#### WHAT YOU NEED TO DO
Could you report every line of the listing below that holds the word "Қазақстан"?

[LISTED ENTRIES Boundary: Start]

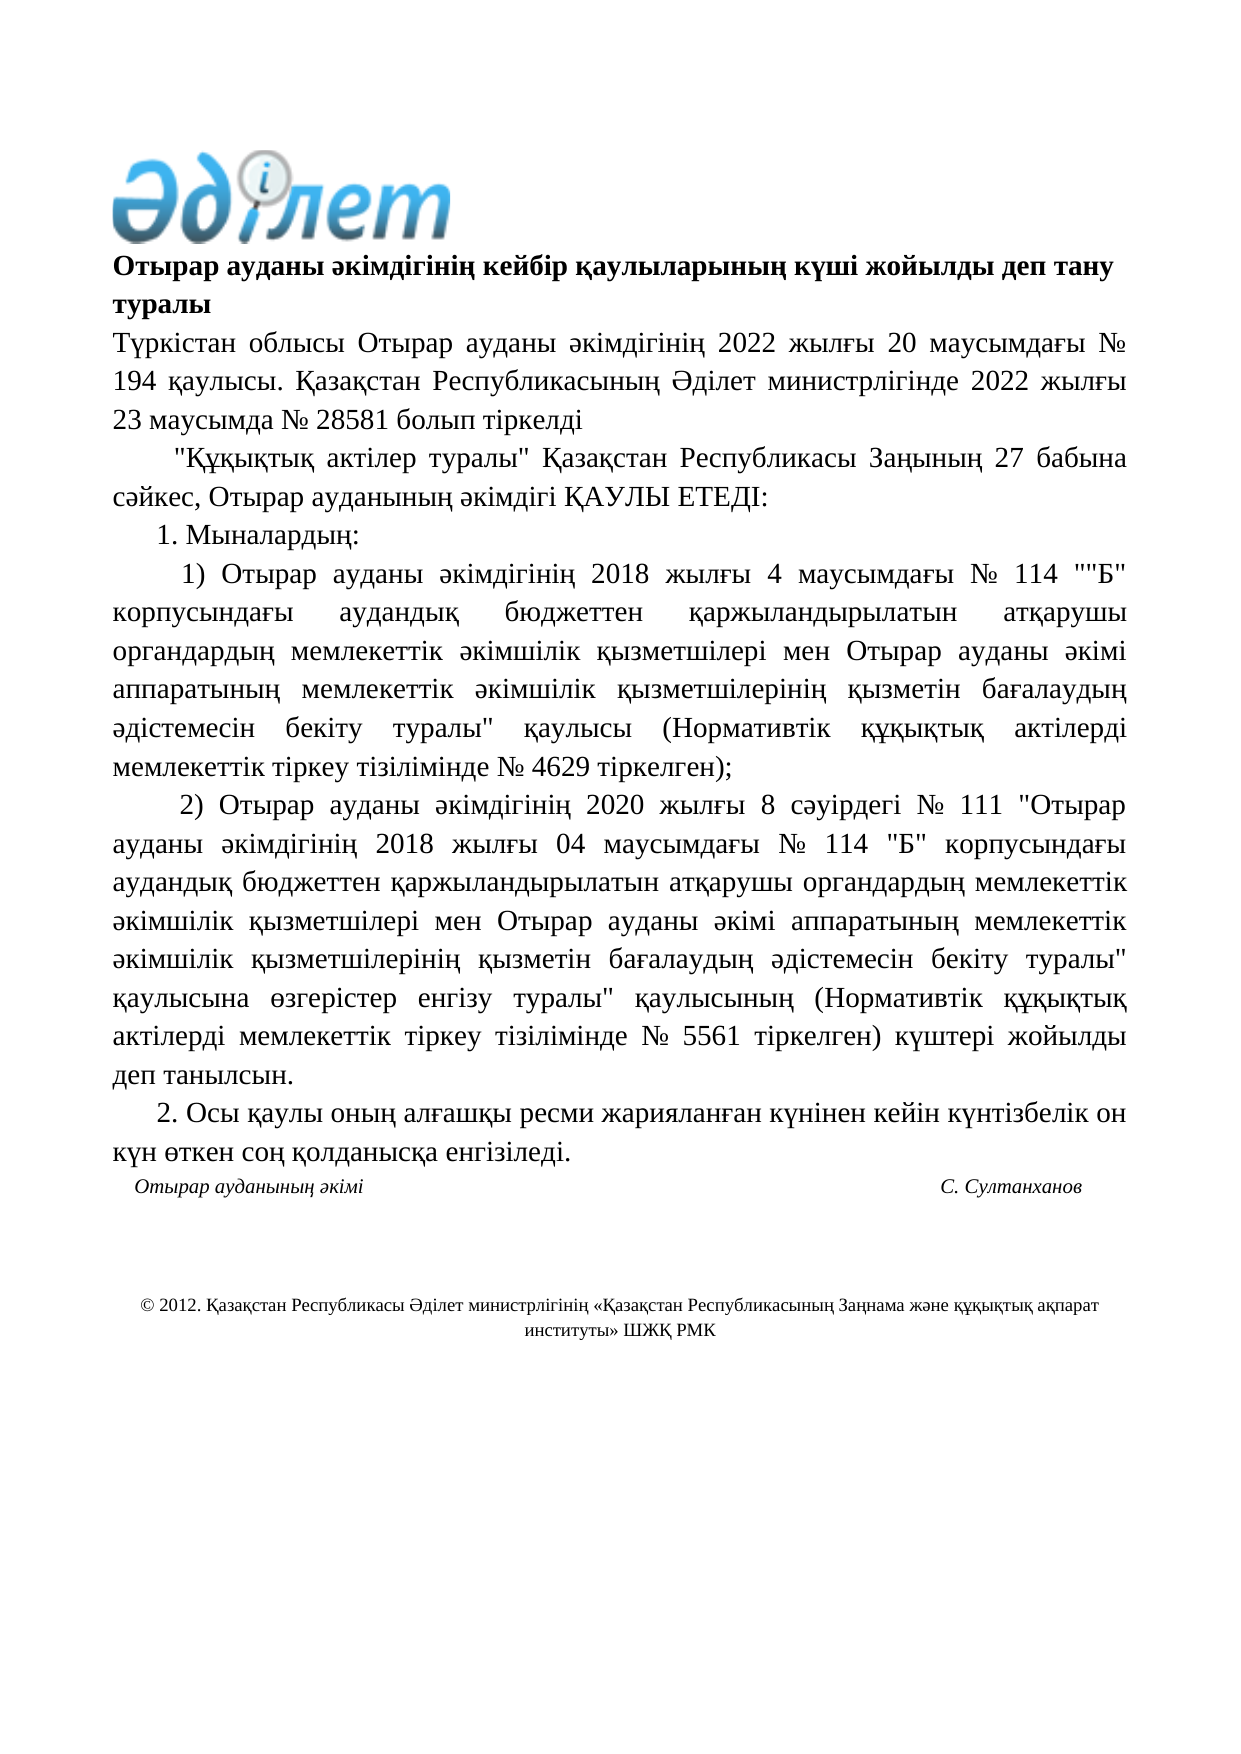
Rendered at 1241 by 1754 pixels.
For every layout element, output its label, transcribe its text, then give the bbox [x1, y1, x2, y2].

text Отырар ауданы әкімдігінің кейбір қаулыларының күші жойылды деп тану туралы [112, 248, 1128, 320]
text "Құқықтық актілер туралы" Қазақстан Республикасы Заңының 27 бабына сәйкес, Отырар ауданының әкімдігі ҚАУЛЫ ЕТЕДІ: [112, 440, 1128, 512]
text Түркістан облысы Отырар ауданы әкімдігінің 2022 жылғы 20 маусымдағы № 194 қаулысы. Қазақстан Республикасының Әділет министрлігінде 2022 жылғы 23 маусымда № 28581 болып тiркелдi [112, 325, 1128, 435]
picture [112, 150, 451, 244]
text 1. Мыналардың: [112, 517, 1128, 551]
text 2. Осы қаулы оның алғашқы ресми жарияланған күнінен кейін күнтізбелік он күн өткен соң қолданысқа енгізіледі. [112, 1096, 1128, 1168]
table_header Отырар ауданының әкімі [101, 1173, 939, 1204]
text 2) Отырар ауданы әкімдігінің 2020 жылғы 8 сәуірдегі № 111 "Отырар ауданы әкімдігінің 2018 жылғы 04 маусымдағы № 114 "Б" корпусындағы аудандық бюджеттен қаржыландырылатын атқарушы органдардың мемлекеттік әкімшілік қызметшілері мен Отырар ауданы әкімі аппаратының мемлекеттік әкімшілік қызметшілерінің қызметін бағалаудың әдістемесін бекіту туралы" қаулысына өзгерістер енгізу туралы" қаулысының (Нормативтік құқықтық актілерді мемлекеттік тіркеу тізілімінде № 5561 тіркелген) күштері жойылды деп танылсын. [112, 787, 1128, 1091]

[LISTED ENTRIES Boundary: End]

#### YOUR SOLUTION
text "Құқықтық актілер туралы" Қазақстан Республикасы Заңының 27 бабына сәйкес, Отырар ауданының әкімдігі ҚАУЛЫ ЕТЕДІ: [112, 440, 1128, 512]
text Түркістан облысы Отырар ауданы әкімдігінің 2022 жылғы 20 маусымдағы № 194 қаулысы. Қазақстан Республикасының Әділет министрлігінде 2022 жылғы 23 маусымда № 28581 болып тiркелдi [112, 325, 1128, 435]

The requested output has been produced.